It’s game over for Microsoft in the UK as the CMA has prevented the company from buying Activision.
In what is a huge setback for the biggest deal in gaming history, the UK’s competition regulator has blocked Microsoft from acquiring Activision Blizzard for $69bn on grounds that it would stifle innovation and choice in cloud gaming.
This comes less than three months after the Competition and Markets Authority (CMA) provisionally found that the deal could harm 45m gamers in the UK following an in-depth investigation that was launched last September.
The CMA said that Microsoft “failed to effectively address the concerns in the cloud gaming sector” raised in the provisional findings, including what it calls ‘behavioural’ remedies such as requirements on what games must be offered by Microsoft to what platforms and on what conditions over a 10-year period.
Microsoft’s proposal contained “significant shortcomings”, the watchdog claimed, such as not sufficiently covering different cloud gaming service business models and not being sufficiently open to providers who might wish to offer versions of games on PCs without Windows.
“It would standardise the terms and conditions on which games are available, as opposed to them being determined by the dynamism and creativity of competition in the market, as would be expected in the absence of the merger,” a statement by the CMA reads.
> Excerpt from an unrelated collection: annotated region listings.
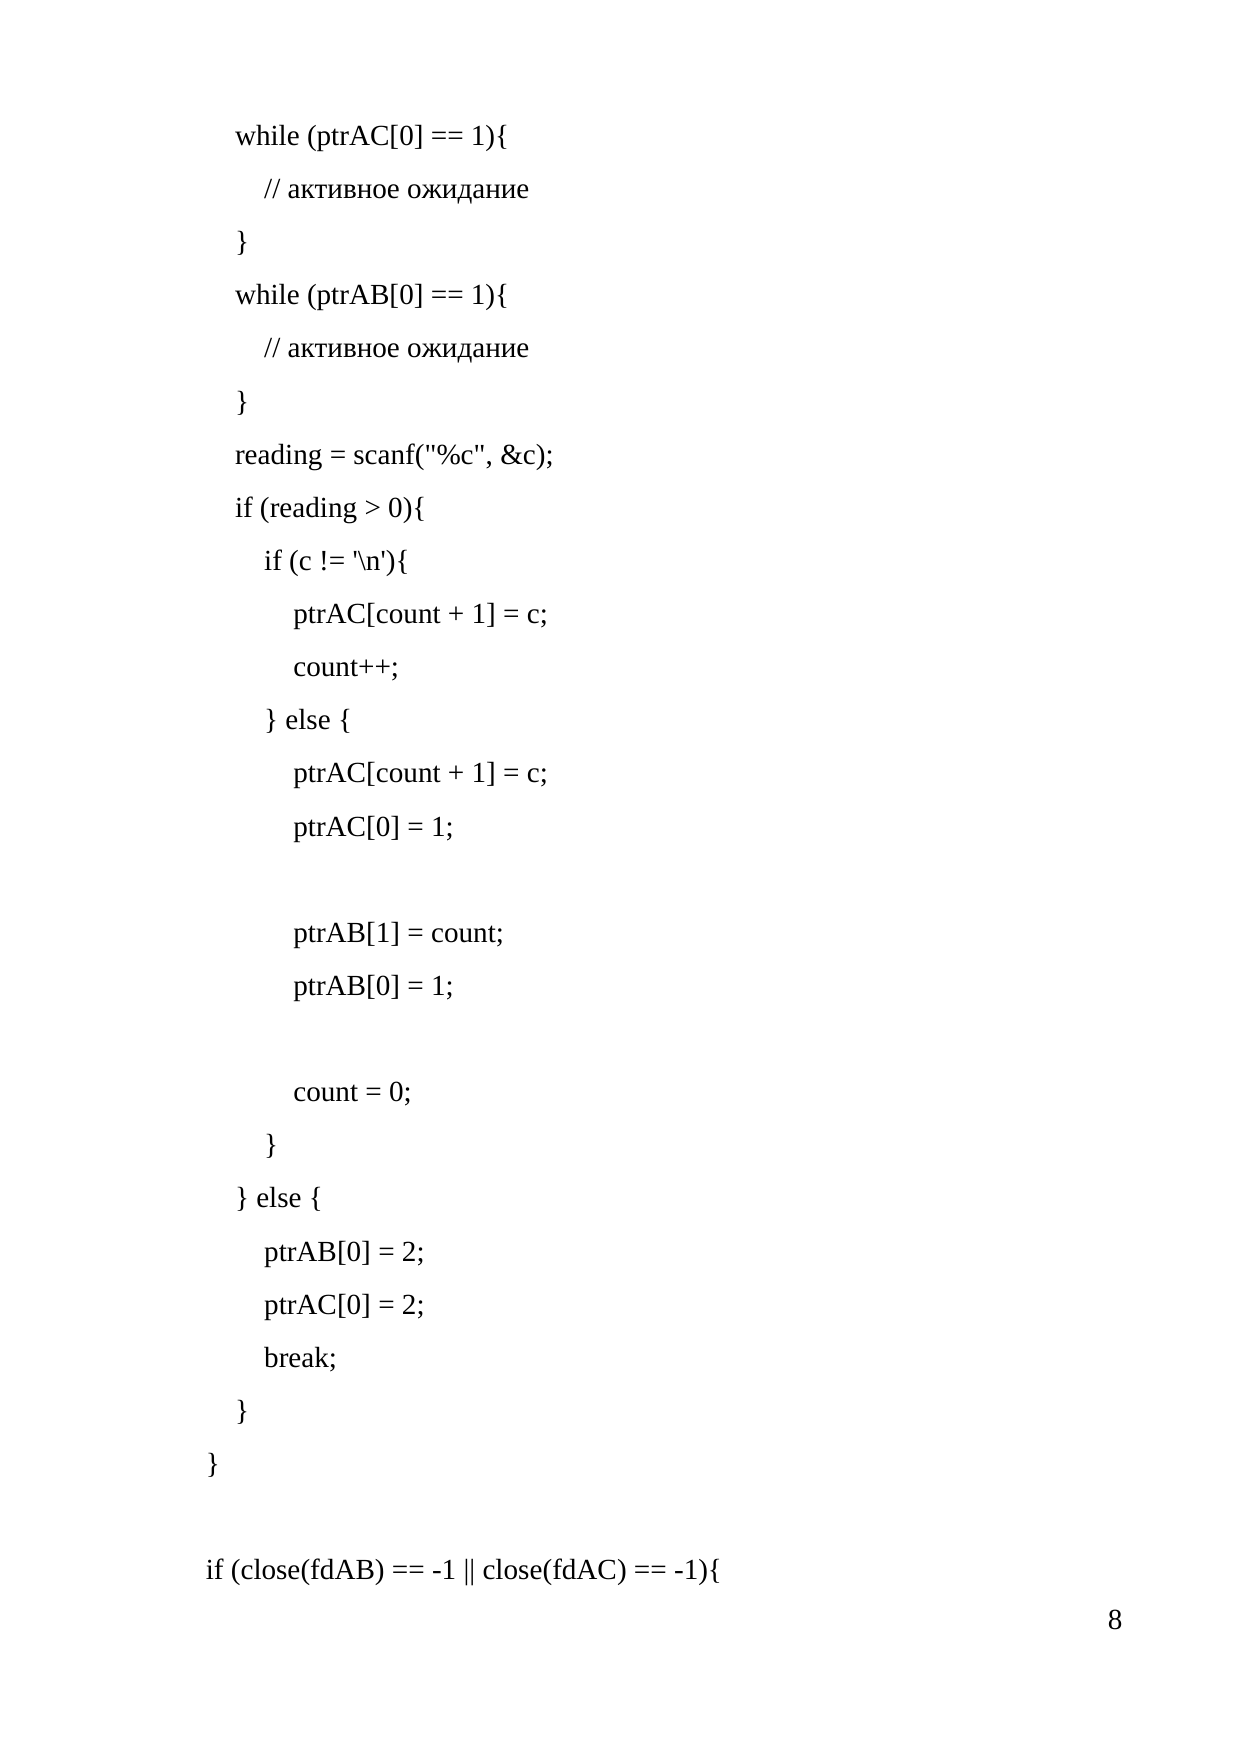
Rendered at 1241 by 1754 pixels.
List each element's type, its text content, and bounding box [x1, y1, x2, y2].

text while (ptrAC[0] == 1){ [118, 118, 1122, 152]
text count++; [118, 649, 1122, 683]
text } [118, 384, 1122, 417]
text } else { [118, 702, 1122, 736]
text count = 0; [118, 1074, 1122, 1108]
text while (ptrAB[0] == 1){ [118, 277, 1122, 311]
text ptrAC[0] = 2; [118, 1287, 1122, 1320]
text break; [118, 1340, 1122, 1373]
text reading = scanf("%c", &c); [118, 437, 1122, 470]
text if (close(fdAB) == -1 || close(fdAC) == -1){ [118, 1552, 1122, 1586]
text ptrAB[0] = 1; [118, 968, 1122, 1002]
text } [118, 1127, 1122, 1161]
text // активное ожидание [118, 331, 1122, 364]
text if (reading > 0){ [118, 490, 1122, 523]
text ptrAC[count + 1] = c; [118, 596, 1122, 630]
text ptrAB[1] = count; [118, 915, 1122, 948]
text } [118, 224, 1122, 258]
text ptrAB[0] = 2; [118, 1234, 1122, 1267]
text } [118, 1393, 1122, 1427]
text // активное ожидание [118, 171, 1122, 205]
text if (c != '\n'){ [118, 543, 1122, 577]
text } else { [118, 1181, 1122, 1214]
text ptrAC[0] = 1; [118, 809, 1122, 842]
text ptrAC[count + 1] = c; [118, 756, 1122, 789]
text } [118, 1446, 1122, 1480]
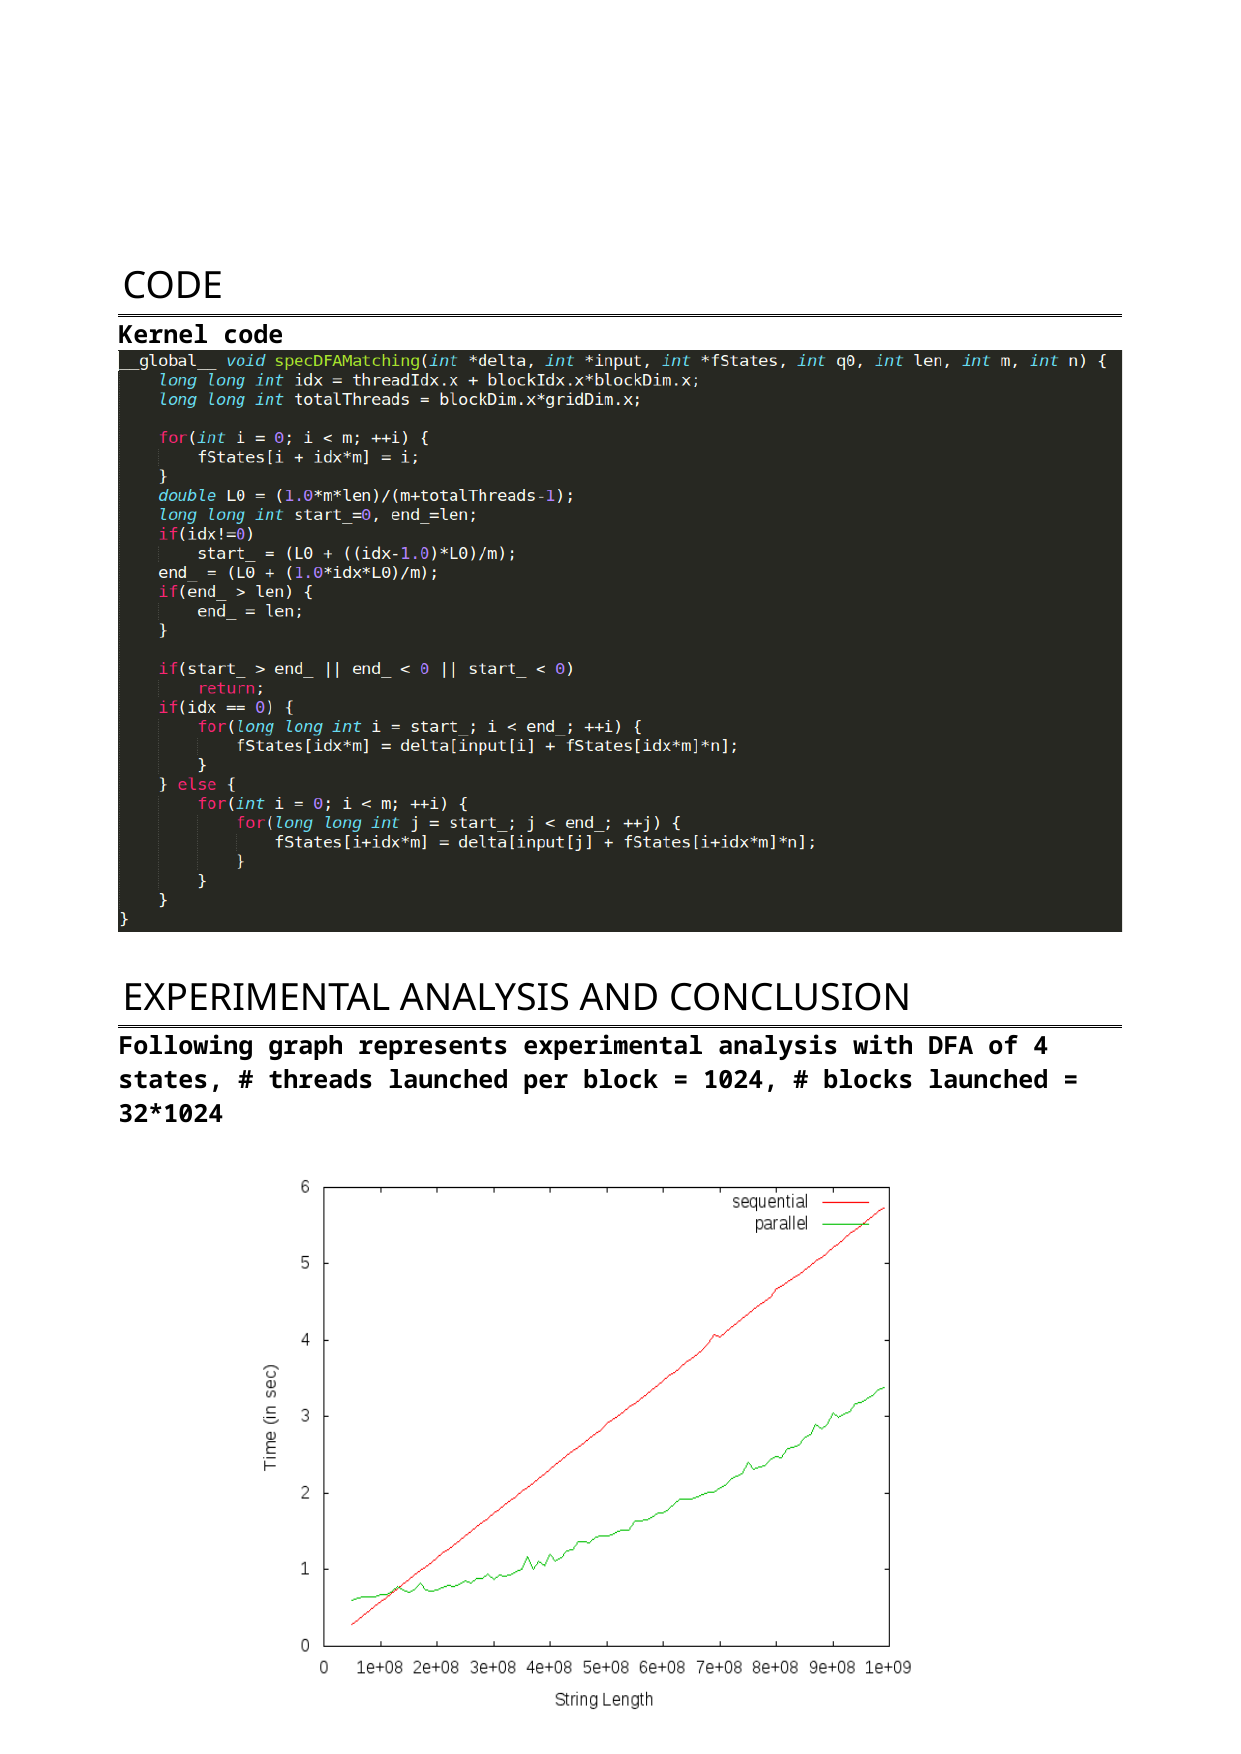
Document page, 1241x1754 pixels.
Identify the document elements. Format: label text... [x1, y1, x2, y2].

text Following graph represents experimental analysis with DFA of 4 states, # threads launched per block = 1024, # blocks launched = 32*1024 [118, 1028, 1122, 1129]
text EXPERIMENTAL ANALYSIS AND CONCLUSION [118, 965, 1122, 1025]
text CODE [118, 254, 1122, 314]
text Kernel code [118, 317, 1122, 350]
picture [257, 1164, 920, 1716]
picture [118, 350, 1123, 932]
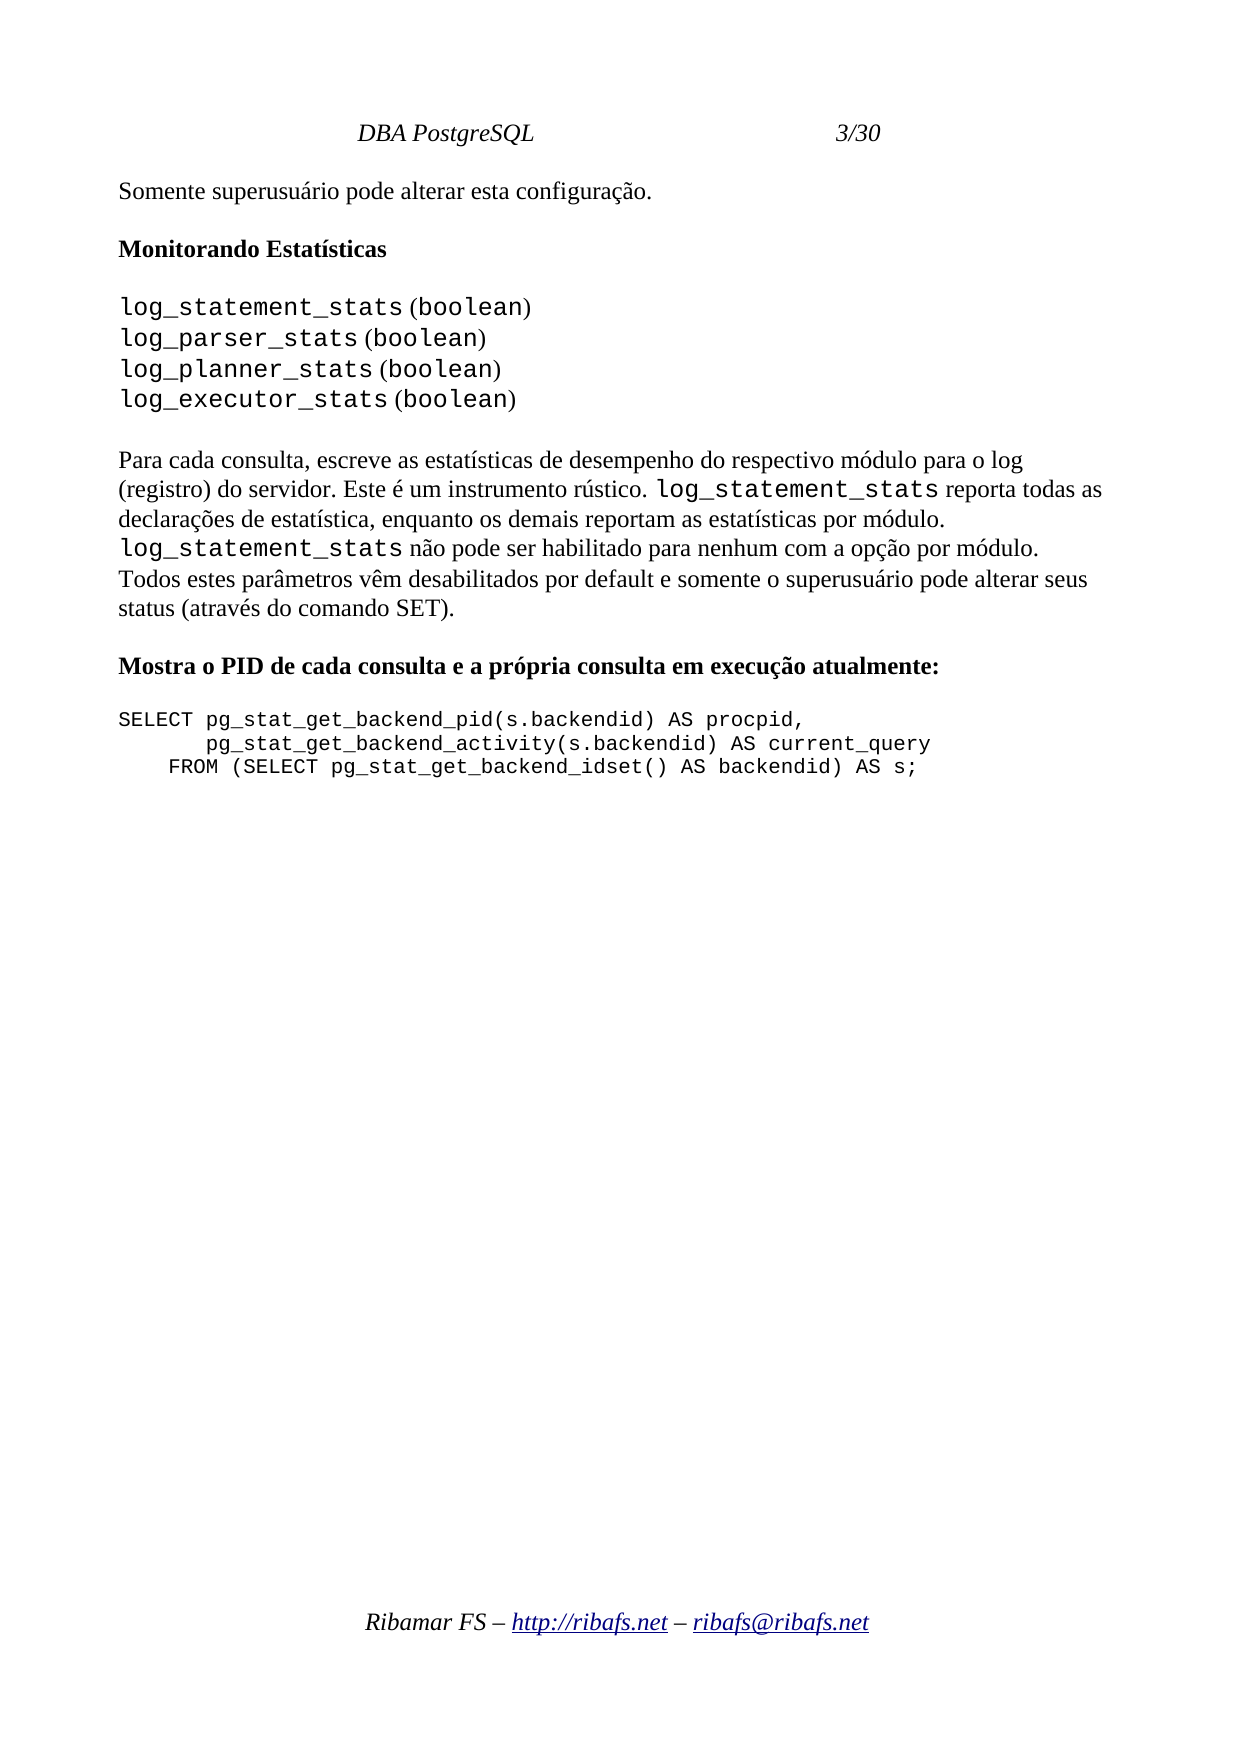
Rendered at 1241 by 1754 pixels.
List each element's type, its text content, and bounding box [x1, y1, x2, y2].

text SELECT pg_stat_get_backend_pid(s.backendid) AS procpid, [118, 709, 1122, 733]
list Para cada consulta, escreve as estatísticas de desempenho do respectivo módulo para o log (registro) do servidor. Este é um instrumento rústico. log_statement_stats reporta todas as declarações de estatística, enquanto os demais reportam as estatísticas por módulo. log_statement_stats não pode ser habilitado para nenhum com a opção por módulo. Todos estes parâmetros vêm desabilitados por default e somente o superusuário pode alterar seus status (através do comando SET). [118, 445, 1122, 622]
text pg_stat_get_backend_activity(s.backendid) AS current_query [118, 733, 1122, 757]
subtitle log_statement_stats (boolean) log_parser_stats (boolean) log_planner_stats (boolean) log_executor_stats (boolean) [118, 292, 1122, 415]
text FROM (SELECT pg_stat_get_backend_idset() AS backendid) AS s; [118, 757, 1122, 780]
list Somente superusuário pode alterar esta configuração. [118, 176, 1122, 205]
text Monitorando Estatísticas [118, 234, 1122, 263]
text Mostra o PID de cada consulta e a própria consulta em execução atualmente: [118, 651, 1122, 680]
“Accepting Microsoft’s remedy would inevitably require some degree of regulatory oversight by the CMA. By contrast, preventing the merger would effectively allow market forces to continue to operate and shape the development of cloud gaming without this regulatory intervention.”
Deal now unlikely to go through
While the CMA only investigated the deal from a UK perspective, its latest decision could prevent the deal from closing at all because it would be impractical for a merged Microsoft-Activision company to operate outside the UK market, which has a fast-growing cloud gaming sector.
According to figures cited by the CMA, UK monthly active users in cloud gaming more than tripled between 2021 and 2022. Globally, the sector is forecast to be worth up to £11 billion – and £1 billion in the UK alone – by 2026.
The fact that Microsoft already accounts for an estimated 60-70pc of global cloud gaming services thanks to Xbox doesn’t help its case.
“The deal would reinforce Microsoft’s advantage in the market by giving it control over important gaming content such as Call of Duty, Overwatch, and World of Warcraft,” the CMA said.
“The evidence available to the CMA indicates that, absent the merger, Activision would start providing games via cloud platforms in the foreseeable future.”
Outside the UK, Microsoft is trying to douse regulatory fires in the EU and the US. Last month, the EU competition regulator pushed back its deadline to rule on the deal from 25 April to 22 May after Microsoft submitted remedies to salvage the deal.
The Federal Trade Commission in the US sued to block the deal amid fears it would allow Microsoft to “suppress competitors” and harm competition in “multiple dynamic and fast-growing gaming markets” across the world.
Earlier today, the UK unveiled a new bill that aims to reign in Big Tech dominance and give regulators such as the CMA new powers to tackle unfair business practices and handle the “excessive dominance” that a small number of tech companies currently hold.